So we got over it and everything was going smooth except it was eating me alive that he didn’t believe I was budgeting right and that someone else knows what we spend better than I do. So I started to bring it up again. And now the fights have been over where we want to live. He keeps saying he will only live in the city he grew up in and said he refuses to live in my entire county or the one between my county and his. He called me an ungrateful “-----“ because he “gave up his family, friends, and transferred his [food store job] for me for almost a year” and that im not willing to do the same for him for the rest of my life. Not to mention he hasn’t stopped saying that since about 3 months into our marriage. We argued over where we were going to live from 2 am until 6 am when I came out here to look for help.

My choice was to live in a nice city in our state that’s equal in distance from there to each of our families without living in… well, Detroit. But the city I was looking at wasn’t my first choice, it was something I saw was fair since it took just as long to get to both of our families. And I compared cities and my choice has a lot of kids getting degrees and his city, well 2% end up with a bachelor’s degree. The schooling’s better, more kids for our son to play with, a very good reputation… Even better than where I live now by a lot! Which I didn’t even expect.

So that’s where things have gotten to… I just really needed someone to vent to and if you have any advice please let me know. I want to know that I’m not over reacting. Maybe what it seems like is going wrong and how to fix it without a divorce. We both want things to work out but he wont change his mind. Should we forget it until we’re ready to move out?
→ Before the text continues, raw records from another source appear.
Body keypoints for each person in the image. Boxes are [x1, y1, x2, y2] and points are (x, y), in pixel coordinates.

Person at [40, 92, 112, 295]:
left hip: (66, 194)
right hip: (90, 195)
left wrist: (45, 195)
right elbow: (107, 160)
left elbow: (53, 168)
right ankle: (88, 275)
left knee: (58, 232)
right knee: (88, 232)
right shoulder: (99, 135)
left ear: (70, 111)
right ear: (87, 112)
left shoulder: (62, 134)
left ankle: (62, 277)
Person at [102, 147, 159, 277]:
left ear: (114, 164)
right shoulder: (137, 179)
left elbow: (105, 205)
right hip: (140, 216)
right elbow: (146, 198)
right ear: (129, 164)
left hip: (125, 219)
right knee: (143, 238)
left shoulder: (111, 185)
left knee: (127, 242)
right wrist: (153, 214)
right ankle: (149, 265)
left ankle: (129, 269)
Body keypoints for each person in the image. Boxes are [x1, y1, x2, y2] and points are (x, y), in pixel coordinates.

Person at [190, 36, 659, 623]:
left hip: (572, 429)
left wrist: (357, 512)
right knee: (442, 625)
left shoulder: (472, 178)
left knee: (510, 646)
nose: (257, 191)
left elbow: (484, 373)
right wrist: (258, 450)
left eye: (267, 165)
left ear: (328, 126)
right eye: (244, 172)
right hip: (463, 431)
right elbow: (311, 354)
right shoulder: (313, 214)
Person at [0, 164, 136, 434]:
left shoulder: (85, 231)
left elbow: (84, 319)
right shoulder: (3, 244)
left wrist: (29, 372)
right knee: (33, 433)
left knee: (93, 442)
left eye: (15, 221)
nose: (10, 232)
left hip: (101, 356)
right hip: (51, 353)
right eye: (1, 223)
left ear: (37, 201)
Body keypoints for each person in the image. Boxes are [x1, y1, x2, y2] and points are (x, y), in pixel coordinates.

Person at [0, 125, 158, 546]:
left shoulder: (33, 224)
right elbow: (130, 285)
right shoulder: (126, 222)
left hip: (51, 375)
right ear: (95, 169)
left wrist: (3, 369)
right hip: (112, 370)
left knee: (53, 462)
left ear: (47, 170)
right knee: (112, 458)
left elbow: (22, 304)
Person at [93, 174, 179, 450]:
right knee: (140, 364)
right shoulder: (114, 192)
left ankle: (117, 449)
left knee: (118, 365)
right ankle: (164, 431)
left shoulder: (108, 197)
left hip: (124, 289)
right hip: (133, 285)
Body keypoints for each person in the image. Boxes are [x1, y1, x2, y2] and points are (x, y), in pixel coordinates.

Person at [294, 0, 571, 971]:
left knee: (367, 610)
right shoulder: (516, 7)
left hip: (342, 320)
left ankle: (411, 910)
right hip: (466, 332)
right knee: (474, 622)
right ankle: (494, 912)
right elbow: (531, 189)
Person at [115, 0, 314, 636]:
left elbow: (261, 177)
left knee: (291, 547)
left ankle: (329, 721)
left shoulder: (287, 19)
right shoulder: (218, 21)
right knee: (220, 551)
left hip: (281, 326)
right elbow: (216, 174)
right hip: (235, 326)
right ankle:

And please don’t just say divorce is best, I want to really try and fix it and use that as a last resort.


----------



## swedish (Mar 6, 2008)

Welcome to the site, SleepingCat!

It almost sounds like marriage came upon you both before you were ready for it as you are both still very emotionally dependent on your parents. I do not think divorce is best and agree it should only be considered as a last resort.

When he speaks of suicide, whether he is joking or not, it is obviously scaring his family enough to worry and want to take action. He seems very immature putting them in that position and needing so much attention from them when he should be focused on being a new dad and all of the responsibility that entails.

Bottom line is, once you marry, your spouse and children become your primary family...Neither of you seemed to have embraced that yet (although you moreso than him). You should not be looking at houses with your mom, his parents should not be looking for him...you should be doing that together.

Instead of arguing over the logistics of where you should live, why not start with just discussing what you both believe would be the best plan for your family (the three of you)...both current and future...put your financial situation in writing and go over it...how/when to pay things off...monthly costs for the baby and yourselves and review the hard numbers of what you will need to be on your own...

The city in the middle of both families sounds like the best idea from where I sit because it would distance you both from relying on parents and give you the chance to be a new family on your own...I think the real question for him is 'Is he ready for this?' It sounds like he is not ready when he puts living near his family/friends over his responsibilities as a husband and father.

At this point you don't need to make any permanent decision on where you will end up living long-term...just a short term plan...agree to try something that works for both of you for 1 year.


----------



## SleepingCat (Oct 15, 2009)

Thats what I've asked from him, to look for a place as a family and not have either parents. And he wanted me to get together with his grandma so she could show us our budget and then I can put in my two cents, but that really offended me. I took business classes to prepare me for this..

I also asked if we could live at the halfway point in an apt for a year and see how it goes but he refuses saying he's already gone through so much being so far that it's not fair to live 25-30 minutes away from his family... No matter how much I tell him that we're his family now...

Today he wanted to talk more after sleep so I guess I will have to see what happens then..

Thanks so much for your reply, it's really helping me out. And also thanks for touching on both sides. I dont want to make him out to be the one all at fault, and I know I am not very good about him going out to see his family because of what's happened in the past between me and them.


----------